Doomwatch Winter Angel

This 1999 TV Movie was an attempt to revive the series some 27 years after it had ended. Intended as a pilot for a potential series, `Winter Angel` looks slightly awkward as it tries to stay faithful to the core of the original yet also relevant to viewers in 1999. While it is certainly more in tune with the tenor of the series than the 1972 movie was it chooses to tackle a topic that strays into the realms of science fiction and no doubt its science would amuse actual scientists. In an old nuclear power station a team succeeds in creating a black hole as they try to generate unlimited energy. Only matters go awry when environmentalists get footage of an accident and are pursued aggressively by secretive agents. The narrative, whatever the scientific inaccuracies- and let’s face it most of us don’t care too much about them- has possibilities but seems to take a large amount of time to get going. Despite ample running time it seems foggy about some things and lacks much in the way of interesting characterisation. 

Of course it doesn’t help that the production miscasts Trevor Eve as the clever clogs to whom Quist sends cryptic postcards. Why? Oh because that’s the sort of thing clever people do! Eve’s character bumbles about on the edges until the final fifteen minutes when he walks in and takes over. It’s typical of the lazier aspects of the production. The big accident for example just looks like they deliberately bang two cylinders together. Later the whole place is wreathed in plumes of supposedly toxic blue smoke but nobody so much as coughs! Funniest of all a metal door is enough to resist considerable forces capable of dragging people to their deaths. The government agents behave like criminals and you never know who they are so they start to resemble people sent in to kill off characters the plot no longer needs. And the movie’s favourite thing of people climbing up the outside of buildings keeps being re-used.

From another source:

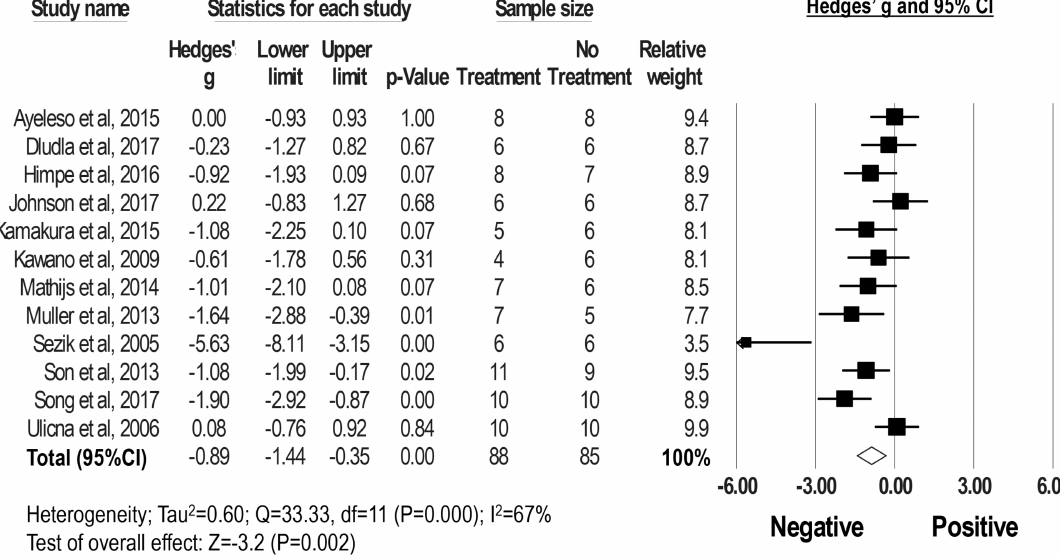
Figure 2. Flow diagram of literature search and selection process. Meta-analysis of Hedges’ g of blood glucose levels in DM rodents with and without treatment of rooibos extracts or associated major phenolic compounds. Summary estimates were analyzed using a random-effects model. CI, confidence interval.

The re-casting of Quist, necessary as John Paul had died four years earlier, works ok- Philip Stone does not look like him but he does get some of the vocal mannerisms down. That the story then proceeds to kill him off seems rather harsh though by this point the viewer may well be numb to anything much. It is a real stretch to sit through; the combination of unlikely plot, dull characters and unbelievable scenes doesn’t even have the good grace to be in any way funny. Neither does it have a message that the viewer might understand relates to them. A bit of a wasted effort all round.